Kvaser Eagle, a flexible, versatile, enhanced evolution of the Kvaser Memorator Professional, has been designed with engineers in mind who need customised features such as CAN protocol converters, CAN gateways, advanced CAN logging functionality, CAN node simulation and standalone ECU programming. As such, the Kvaser Eagle can be applied in industries as broad ranging as automotive development, industrial diagnostics and oil and gas monitoring.
KvasCommenting on the announcement, Lars-Berno Fredriksson, president of Kvaser AB, said: “With the Kvaser Eagle platform, we responded to customer requests for a CAN interface that meets the requirements of many different application domains, as well as being applicable to the whole CAN based systems lifecycle; development, integration, verification, after market and maintenance.
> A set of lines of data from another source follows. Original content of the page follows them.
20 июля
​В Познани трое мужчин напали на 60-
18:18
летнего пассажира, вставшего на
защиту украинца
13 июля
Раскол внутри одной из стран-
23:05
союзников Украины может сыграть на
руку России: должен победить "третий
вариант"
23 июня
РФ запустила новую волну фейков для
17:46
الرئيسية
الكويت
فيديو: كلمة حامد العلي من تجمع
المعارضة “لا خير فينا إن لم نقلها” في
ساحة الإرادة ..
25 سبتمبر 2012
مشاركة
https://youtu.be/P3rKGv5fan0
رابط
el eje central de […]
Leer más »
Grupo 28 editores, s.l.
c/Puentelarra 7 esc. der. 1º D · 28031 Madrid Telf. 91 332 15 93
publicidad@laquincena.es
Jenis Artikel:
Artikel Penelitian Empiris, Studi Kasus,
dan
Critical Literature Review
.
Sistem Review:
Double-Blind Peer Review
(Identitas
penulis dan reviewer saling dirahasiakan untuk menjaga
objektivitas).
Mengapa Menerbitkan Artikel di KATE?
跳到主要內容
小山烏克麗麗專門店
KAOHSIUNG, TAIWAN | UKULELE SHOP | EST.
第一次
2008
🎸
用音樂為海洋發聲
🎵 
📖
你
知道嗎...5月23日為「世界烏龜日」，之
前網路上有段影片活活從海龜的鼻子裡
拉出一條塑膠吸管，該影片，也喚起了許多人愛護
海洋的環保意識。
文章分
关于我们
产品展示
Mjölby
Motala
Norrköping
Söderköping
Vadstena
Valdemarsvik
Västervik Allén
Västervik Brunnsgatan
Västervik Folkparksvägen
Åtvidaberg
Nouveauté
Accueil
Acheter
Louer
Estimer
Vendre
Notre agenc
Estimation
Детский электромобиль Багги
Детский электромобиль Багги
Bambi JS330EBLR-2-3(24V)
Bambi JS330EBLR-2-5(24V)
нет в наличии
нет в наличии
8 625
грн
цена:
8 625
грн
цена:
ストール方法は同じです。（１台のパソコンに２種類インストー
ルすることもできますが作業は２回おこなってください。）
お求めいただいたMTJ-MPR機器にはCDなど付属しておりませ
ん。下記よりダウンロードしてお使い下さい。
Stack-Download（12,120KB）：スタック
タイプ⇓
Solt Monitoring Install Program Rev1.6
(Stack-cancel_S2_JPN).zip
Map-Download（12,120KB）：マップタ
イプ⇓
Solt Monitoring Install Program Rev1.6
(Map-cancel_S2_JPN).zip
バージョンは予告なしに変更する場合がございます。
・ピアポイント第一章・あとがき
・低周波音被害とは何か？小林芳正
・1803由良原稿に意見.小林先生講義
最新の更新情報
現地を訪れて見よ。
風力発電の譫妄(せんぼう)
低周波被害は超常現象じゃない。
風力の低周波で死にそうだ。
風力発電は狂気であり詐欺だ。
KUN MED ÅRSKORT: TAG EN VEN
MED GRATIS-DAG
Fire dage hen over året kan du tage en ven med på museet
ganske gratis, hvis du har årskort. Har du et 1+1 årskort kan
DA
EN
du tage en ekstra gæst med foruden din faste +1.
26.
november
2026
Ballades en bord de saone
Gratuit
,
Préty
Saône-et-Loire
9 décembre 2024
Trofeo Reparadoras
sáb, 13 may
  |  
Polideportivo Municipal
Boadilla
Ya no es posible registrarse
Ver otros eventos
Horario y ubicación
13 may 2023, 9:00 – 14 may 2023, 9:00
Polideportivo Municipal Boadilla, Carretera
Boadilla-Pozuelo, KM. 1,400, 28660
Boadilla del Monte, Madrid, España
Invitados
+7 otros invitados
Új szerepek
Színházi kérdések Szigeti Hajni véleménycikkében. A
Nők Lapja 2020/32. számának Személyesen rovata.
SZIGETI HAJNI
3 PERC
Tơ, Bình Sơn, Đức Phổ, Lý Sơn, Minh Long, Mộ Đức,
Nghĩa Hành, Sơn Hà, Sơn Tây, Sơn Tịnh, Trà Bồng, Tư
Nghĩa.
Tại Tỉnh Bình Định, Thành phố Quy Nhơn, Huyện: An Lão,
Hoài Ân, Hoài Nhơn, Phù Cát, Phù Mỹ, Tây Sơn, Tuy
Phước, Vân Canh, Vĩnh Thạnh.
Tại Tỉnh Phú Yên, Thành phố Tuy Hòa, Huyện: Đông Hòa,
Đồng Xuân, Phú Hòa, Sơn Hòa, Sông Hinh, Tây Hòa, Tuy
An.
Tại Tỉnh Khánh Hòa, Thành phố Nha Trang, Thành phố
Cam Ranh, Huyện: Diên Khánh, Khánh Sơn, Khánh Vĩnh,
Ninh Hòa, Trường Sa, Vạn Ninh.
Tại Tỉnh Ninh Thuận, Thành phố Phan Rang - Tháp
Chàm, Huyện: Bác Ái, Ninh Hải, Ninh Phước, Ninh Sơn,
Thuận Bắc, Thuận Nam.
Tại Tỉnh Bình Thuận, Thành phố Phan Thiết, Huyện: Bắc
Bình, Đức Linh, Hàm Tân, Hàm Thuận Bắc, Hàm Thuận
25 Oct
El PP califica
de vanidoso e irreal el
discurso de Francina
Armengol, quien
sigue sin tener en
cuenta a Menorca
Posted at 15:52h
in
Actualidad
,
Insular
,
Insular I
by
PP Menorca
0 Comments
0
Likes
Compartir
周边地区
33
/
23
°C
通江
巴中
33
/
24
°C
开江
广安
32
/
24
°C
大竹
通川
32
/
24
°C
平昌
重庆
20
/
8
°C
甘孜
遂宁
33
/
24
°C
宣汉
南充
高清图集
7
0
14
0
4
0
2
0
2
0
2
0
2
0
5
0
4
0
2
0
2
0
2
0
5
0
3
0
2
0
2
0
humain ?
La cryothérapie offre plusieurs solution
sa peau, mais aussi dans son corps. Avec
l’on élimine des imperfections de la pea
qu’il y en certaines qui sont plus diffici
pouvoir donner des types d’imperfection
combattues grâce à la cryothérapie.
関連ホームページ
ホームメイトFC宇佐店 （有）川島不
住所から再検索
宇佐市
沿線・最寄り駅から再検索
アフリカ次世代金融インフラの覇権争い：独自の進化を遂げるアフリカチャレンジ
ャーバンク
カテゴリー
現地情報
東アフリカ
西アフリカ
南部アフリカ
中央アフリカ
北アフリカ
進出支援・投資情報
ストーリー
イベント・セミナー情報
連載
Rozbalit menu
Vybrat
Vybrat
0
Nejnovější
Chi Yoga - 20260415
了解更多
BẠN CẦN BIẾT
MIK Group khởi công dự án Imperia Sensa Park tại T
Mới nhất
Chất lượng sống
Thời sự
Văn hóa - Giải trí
The result is our most flexible interface yet, which with a little programming expertise or help from our network of specialist software partners, can be perfectly tailored to the user’s application in a way that most other CAN interfaces on the market cannot.”
Kvaser AB’s marketing director Michael Odälv added: “An important provision for Eagle was the ability to encrypt scripts so that domain developers and users can protect their intellectual property. In addition, our design team made ease of program development central to their efforts, giving software developers the ability to develop Kvaser t script using an editor that they are already familiar with and Kvaser’s CANlib software development kit.”
Ease of software development does not compromise the Kvaser Eagle’s advanced feature set: the Kvaser t language supports floating point calculations, structures, recursion and file access, and a Kvaser t program can also be linked into the Eagle’s data logger functionality to implement advanced filters.
Eagle has two CAN interfaces on one side and a USB connection on the other. Real-time performance from the CAN buses has been secured by using three microprocessors (MCUs) in the device, one MCU to handle each busload and another to run the script.
The Kvaser Eagle is based on an Arm 9 core that runs at 200MHz with minimal current consumption. This enables the battery to operate for a week whilst waiting for a CAN message. The SDRAM and NAND flash in the Arm 9 provides two hundred times the memory capacity found in Kvaser’s Memorator Professional interface and data logger and there is the option to increase memory capacity, should users require it.